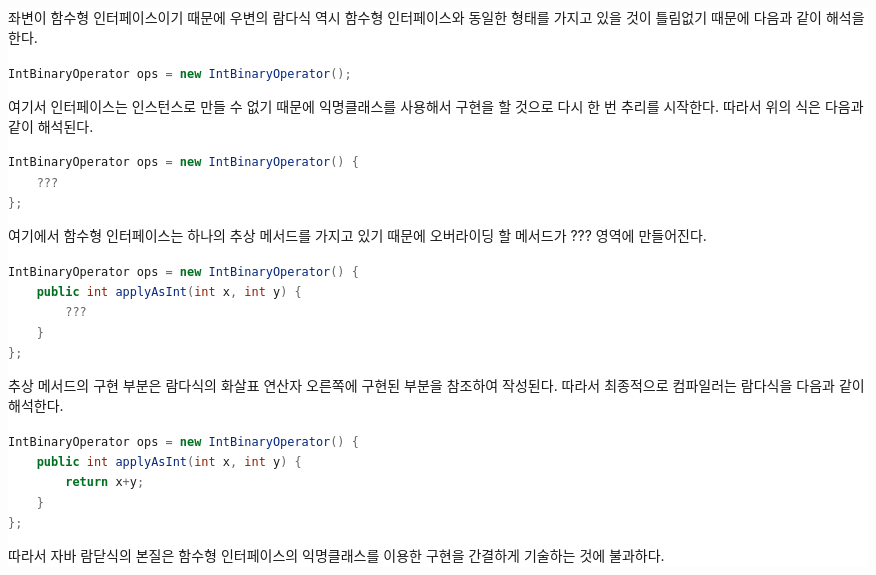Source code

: 좌변이 함수형 인터페이스이기 때문에 우변의 람다식 역시 함수형 인터페이스와 동일한 형태를 가지고 있을 것이 틀림없기 때문에 다음과 같이 해석을 한다.

```java
IntBinaryOperator ops = new IntBinaryOperator();
```

여기서 인터페이스는 인스턴스로 만들 수 없기 때문에 익명클래스를 사용해서 구현을 할 것으로 다시 한 번 추리를 시작한다. 따라서 위의 식은 다음과 같이 해석된다.

```java
IntBinaryOperator ops = new IntBinaryOperator() {
    ???
};
```

여기에서 함수형 인터페이스는 하나의 추상 메서드를 가지고 있기 때문에 오버라이딩 할 메서드가 ??? 영역에 만들어진다.

```java
IntBinaryOperator ops = new IntBinaryOperator() {
    public int applyAsInt(int x, int y) {
        ???
    }
};
```

추상 메서드의 구현 부분은 람다식의 화살표 연산자 오른쪽에 구현된 부분을 참조하여 작성된다. 따라서 최종적으로 컴파일러는 람다식을 다음과 같이 해석한다.

```java
IntBinaryOperator ops = new IntBinaryOperator() {
    public int applyAsInt(int x, int y) {
        return x+y;
    }
};
```

따라서 자바 람닫식의 본질은 함수형 인터페이스의 익명클래스를 이용한 구현을 간결하게 기술하는 것에 불과하다.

(What the exercise asks): When copying the listing, print each line exactly but leave out every picture.

(Worked solution):
Source code

: 좌변이 함수형 인터페이스이기 때문에 우변의 람다식 역시 함수형 인터페이스와 동일한 형태를 가지고 있을 것이 틀림없기 때문에 다음과 같이 해석을 한다.

```java
IntBinaryOperator ops = new IntBinaryOperator();
```

여기서 인터페이스는 인스턴스로 만들 수 없기 때문에 익명클래스를 사용해서 구현을 할 것으로 다시 한 번 추리를 시작한다. 따라서 위의 식은 다음과 같이 해석된다.

```java
IntBinaryOperator ops = new IntBinaryOperator() {
    ???
};
```

여기에서 함수형 인터페이스는 하나의 추상 메서드를 가지고 있기 때문에 오버라이딩 할 메서드가 ??? 영역에 만들어진다.

```java
IntBinaryOperator ops = new IntBinaryOperator() {
    public int applyAsInt(int x, int y) {
        ???
    }
};
```

추상 메서드의 구현 부분은 람다식의 화살표 연산자 오른쪽에 구현된 부분을 참조하여 작성된다. 따라서 최종적으로 컴파일러는 람다식을 다음과 같이 해석한다.

```java
IntBinaryOperator ops = new IntBinaryOperator() {
    public int applyAsInt(int x, int y) {
        return x+y;
    }
};
```

따라서 자바 람닫식의 본질은 함수형 인터페이스의 익명클래스를 이용한 구현을 간결하게 기술하는 것에 불과하다.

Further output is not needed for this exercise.